**Extrait de page:**
== == ==

Publié par La Rédaction le 30 Avril 2013

Depuis 2010 et en particulier depuis la dernière rentrée, le tissu industriel français reçoit choc sur choc : Petite-Couronne, Gemenos, Saint-Jean de Maurienne, Florange et bien sûr Aulnay sont devenus les cités emblématiques de la dislocation de ceux qui furent naguère encore des fleurons industriels français. Qu’il s’agisse de sidérurgie, d’activité pétrolière, d’agro-alimentaire ou d’automobile, aucun secteur d’activité ne semble dorénavant à l’abri. Les crises du passé nous ont habitués à raisonner en secteur d’activité : crise du textile, de la sidérurgie, crise financière asiatique, bulle internet, crise immobilière. Mais nous entrons de toute évidence dans un cycle protéiforme qui touche toutes les activités. Bien plus qu’une adaptation d’un secteur lié à tel ou tel processus de reconversion, c’est le périmètre même de toute entreprise qui semble mis en cause maintenant.



Un périmètre pour l’entreprise : est-ce encore possible ?

== == ==

**Données extraites:**
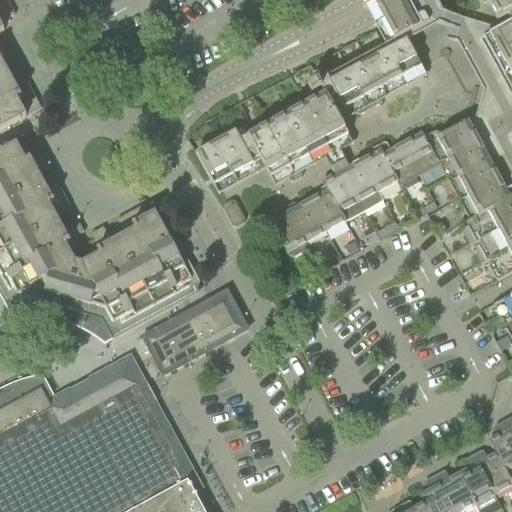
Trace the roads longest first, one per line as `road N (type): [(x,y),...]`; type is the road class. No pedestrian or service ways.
road 1 (residential): [(271,347),(160,144)]
road 2 (residential): [(160,144),(85,115),(59,82),(31,0)]
road 3 (residential): [(160,144),(175,114),(284,50)]
road 4 (residential): [(284,50),(396,0)]
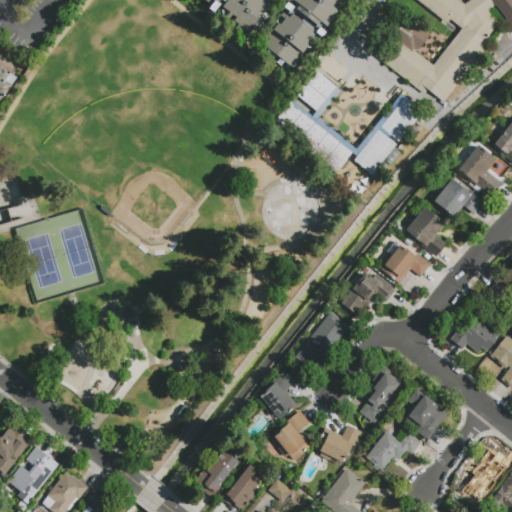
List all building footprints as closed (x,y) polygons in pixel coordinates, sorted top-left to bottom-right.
[(264,0),(268,3),(266,6),(244,33),(241,37),(233,30),(236,26),(231,22),(234,19),(231,16),(227,20),(214,10),(212,13),(206,9),(209,5),(203,0),(264,0)] [(279,66),(264,54),(268,50),(260,43),(262,41),(286,10),(283,8),(287,2),(294,7),(296,4),(291,1),(291,0),(341,0),(335,9),(337,10),(331,17),(333,18),(322,31),(324,33),(320,38),(318,36),(308,49),(306,47),(301,55),(298,53),(296,56),(299,58),(296,62),(293,60),(288,66),(283,62),(279,66)] [(456,0),(463,5),(469,0),(511,0),(511,34),(511,35),(502,24),(503,19),(494,7),(492,7),(488,11),(497,24),(484,42),(488,45),(442,103),(427,90),(423,95),(418,91),(375,57),(393,36),(385,30),(397,14),(417,27),(429,36),(417,51),(416,52),(413,49),(412,51),(417,55),(432,66),(461,30),(449,20),(446,24),(416,1),(415,0),(456,0)] [(8,85),(7,87),(9,89),(0,101),(0,71),(7,77),(3,81),(8,85)] [(321,116),(297,98),(316,72),(336,87),(335,88),(340,91),(321,116)] [(422,112),(398,143),(380,129),(404,98),(422,112)] [(333,174),(272,125),(289,103),(351,152),(333,174)] [(511,164),(491,149),(511,121),(511,164)] [(371,175),(353,161),(377,131),(395,145),(371,175)] [(502,182),(491,196),(457,170),(476,145),(496,160),(487,171),(502,182)] [(397,150),(401,154),(390,166),(384,161),(394,149),(396,151),(397,150)] [(483,204),(474,215),(463,207),(453,219),(432,202),(450,179),(483,204)] [(435,259),(419,245),(420,244),(404,231),(423,208),(428,212),(429,211),(445,224),(435,236),(446,246),(435,259)] [(420,279),(409,270),(399,284),(380,270),(384,265),(380,263),(388,253),(386,252),(393,243),(397,246),(399,245),(415,257),(417,255),(430,265),(420,279)] [(511,292),(503,304),(490,293),(503,277),(505,279),(511,269),(511,292)] [(395,291),(384,304),(375,297),(366,309),(363,307),(356,317),(340,304),(364,274),(372,280),(373,278),(382,285),(384,282),(395,291)] [(499,336),(486,352),(480,347),(475,353),(465,345),(461,349),(449,340),(469,315),(471,317),(478,308),(492,319),(486,326),(499,336)] [(329,313),(348,328),(327,354),(321,349),(306,368),(294,358),(329,313)] [(511,389),(500,380),(508,369),(506,367),(505,369),(489,357),(505,336),(511,341),(511,389)] [(374,425),(360,414),(368,404),(365,402),(375,388),(371,385),(384,369),(402,383),(391,397),(386,394),(382,399),(390,405),(374,425)] [(284,370),(294,383),(285,390),(297,405),(276,422),(263,407),(265,405),(257,396),(272,383),(271,382),(284,370)] [(407,404),(417,392),(425,398),(449,417),(428,443),(425,441),(404,424),(409,417),(404,413),(409,406),(407,404)] [(189,409),(181,420),(176,416),(184,406),(189,409)] [(283,424),(299,412),(310,426),(299,435),(309,447),(292,461),(287,456),(284,458),(278,450),(281,448),(273,437),(278,432),(278,431),(284,426),(283,424)] [(314,449),(325,428),(342,436),(347,425),(361,433),(350,455),(347,453),(346,457),(344,456),(340,463),(331,458),(329,461),(315,453),(316,450),(314,449)] [(4,475),(0,472),(0,438),(6,431),(10,430),(13,427),(23,434),(22,436),(29,442),(4,475)] [(420,443),(411,455),(405,451),(398,460),(393,456),(380,473),(364,460),(385,431),(400,443),(408,433),(420,443)] [(35,448),(56,464),(24,505),(14,498),(23,487),(13,479),(21,468),(28,473),(34,466),(26,460),(35,448)] [(483,498),(463,482),(488,449),(509,466),(483,498)] [(223,451),(238,463),(217,490),(218,490),(210,499),(201,492),(203,490),(195,484),(209,466),(211,467),(223,451)] [(249,465),(263,477),(251,491),(253,493),(252,495),(254,497),(239,511),(237,511),(232,507),(231,508),(220,498),(231,486),(249,465)] [(364,483),(348,503),(360,511),(334,511),(320,501),(345,469),(364,483)] [(511,471),(511,511),(493,511),(486,506),(501,488),(500,487),(511,471)] [(50,511),(40,504),(65,472),(73,478),(74,477),(87,488),(68,511),(66,510),(64,511),(50,511)] [(281,502),(266,491),(276,479),(290,491),(281,502)] [(85,504),(94,492),(113,507),(109,511),(83,511),(88,506),(85,504)]
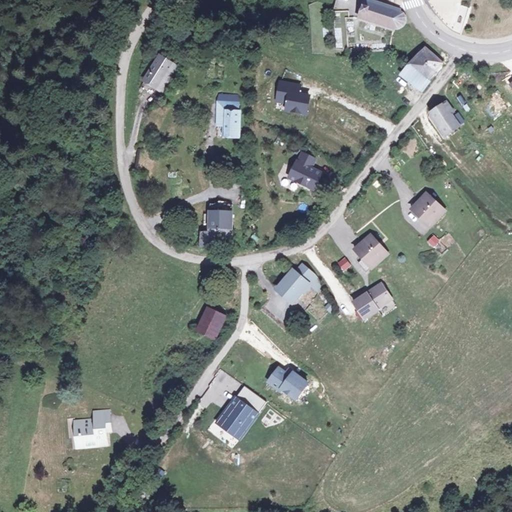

== == ==

**Consignes:**
1. Reformulez sous forme de liste le paragraphe de l'extrait sur la crise industrielle française qui commence par « Depuis 2010 et en particulier », en conservant ses faits principaux.
2. Résumez en deux phrases l'extrait sur la crise industrielle française.
3. Poursuivez l'extrait sur la crise industrielle française en rédigeant la partie qui suit son dernier intertitre.

**Réponses:**
1.
- Depuis 2010, et surtout depuis la dernière rentrée, l'industrie française subit des chocs successifs.
- Petite-Couronne, Gemenos, Saint-Jean de Maurienne, Florange et Aulnay en sont devenus les villes emblématiques.
- Aucun secteur ne paraît plus à l'abri : sidérurgie, activité pétrolière, agroalimentaire, automobile.
- Les crises passées se pensaient par secteur : textile, sidérurgie, crise financière asiatique, bulle internet, immobilier.
- Le cycle actuel est protéiforme et touche toutes les activités.
- C'est désormais le périmètre même de toute entreprise qui semble remis en cause.

2. Depuis 2010, l'industrie française subit des chocs répétés, dont Petite-Couronne, Gemenos, Saint-Jean de Maurienne, Florange et Aulnay sont devenus les symboles, et aucun secteur ne semble plus à l'abri. Contrairement aux crises passées, pensées secteur par secteur, le cycle actuel touche toutes les activités et paraît remettre en cause le périmètre même de toute entreprise.

3.
Pourtant, ces entreprises, grands groupes pour la plupart, n’en étaient pas à leur première mutation. Que dire d’un SANOFI qui s’est appelé depuis les 15 dernières années successivement Rhône-Poulenc, Hoechst, Aventis, Sanofi-Aventis puis Sanofi ? Aujourd’hui, c’est près de 1000 personnes dont le même SANOFI doit se défaire en France. Au-delà des effets d’annonces et des mentons que certains poussent en avant pour dire que ça ne se passera pas comme ça, les dirigeants concernés sont lucides sur ce qu’il va en coûter. Nul chef d’entreprise ne prend de telles décisions « à la légère » ou froidement, décisions ponctuées d’angoisses et de nuits blanches à répétitions. Ceux qui l’ont vécu le savent. Les dirigeants confrontés à de tels tourments en restent hantés longtemps après, même si ça ne se fait pas d’en parler.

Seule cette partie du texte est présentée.